### CHECK YOUR UNDERSTANDING
- a) Using the Workload Replay page, answer these questions:
(i) Which parameter sets the continuous ingestion rate?
(ii) Which library does the benchmark() function use to produce its comparison plots?
(iii) Which tool removes sensitive identifiers and literals from production workload captures?
- b) Retype the Workload Replay page from "Principle:MaterializeInc Materialize Workload" up to and including "reproducible, production-representative testing.", matching it character for character.

### PROVIDED TEXT

--

Principle:MaterializeInc Materialize Workload Replay
| Knowledge Sources | |
|---|---|
| Domains | Testing, Benchmarking, Quality Assurance |
| Last Updated | 2026-02-08 00:00 GMT |
Overview
Workload Replay is the practice of capturing real production workload patterns and replaying them against test environments to validate correctness, performance, and resource consumption across Materialize versions.
Motivation
Synthetic benchmarks and unit tests cannot fully represent the complexity and diversity of production workloads. Real customer environments involve heterogeneous data sources (Kafka, PostgreSQL, MySQL, SQL Server, webhooks), complex query patterns with varying concurrency, and data distributions that follow long-tail patterns rather than uniform random distributions. Workload Replay bridges this gap by enabling reproducible, production-representative testing.
Key Tenets
Production Fidelity
Captured workloads preserve the structural characteristics of production environments: the exact schema definitions, source types, connection configurations, cluster sizes, and query patterns. Synthetic data generation uses long-tail distributions (long_tail_int, long_tail_text, long_tail_choice) that mimic real-world data skew rather than uniform random sampling.
Configurable Scaling
Workload parameters are independently scalable through factor multipliers: factor_initial_data controls the volume of seed data, factor_ingestions controls the continuous ingestion rate, and factor_queries controls query concurrency. This allows testing at various scales from smoke tests to full-scale production simulations.
Version Comparison
The framework supports side-by-side benchmarking of different Materialize versions. The benchmark() function in executor.py runs the same workload against two versions, collecting Docker resource statistics (CPU, memory) and query performance metrics, then generates comparison plots using matplotlib.
Anonymization
Production workload captures can be anonymized using mz-workload-anonymize to strip sensitive identifiers and literals while preserving the structural and statistical properties needed for accurate replay. This enables sharing workloads across teams without exposing customer data.
Constraints
- Workload YAML files must conform to the
mz_workload_version: "1.0.0"format - Cluster replica sizes must match those defined in the
cluster_replica_sizesconfiguration dictionary - The
Columnclass supports a fixed set of SQL types; unsupported types will raiseValueError - Redacted values in captured queries are replaced with
NULLduring replay

--

### DATA EXCERPT
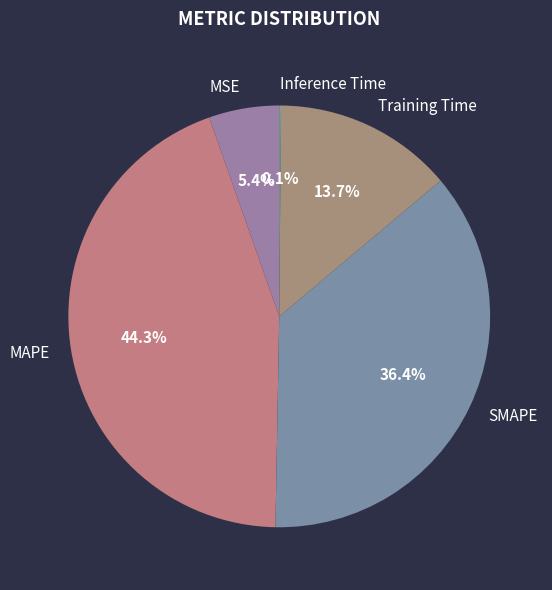

Between Training Time and MAPE, which is larger?

MAPE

--

### LIST OF ANSWERS
- a)
(i) factor_ingestions
(ii) matplotlib
(iii) mz-workload-anonymize

- b)
Principle:MaterializeInc Materialize Workload Replay
| Knowledge Sources | |
|---|---|
| Domains | Testing, Benchmarking, Quality Assurance |
| Last Updated | 2026-02-08 00:00 GMT |
Overview
Workload Replay is the practice of capturing real production workload patterns and replaying them against test environments to validate correctness, performance, and resource consumption across Materialize versions.
Motivation
Synthetic benchmarks and unit tests cannot fully represent the complexity and diversity of production workloads. Real customer environments involve heterogeneous data sources (Kafka, PostgreSQL, MySQL, SQL Server, webhooks), complex query patterns with varying concurrency, and data distributions that follow long-tail patterns rather than uniform random distributions. Workload Replay bridges this gap by enabling reproducible, production-representative testing.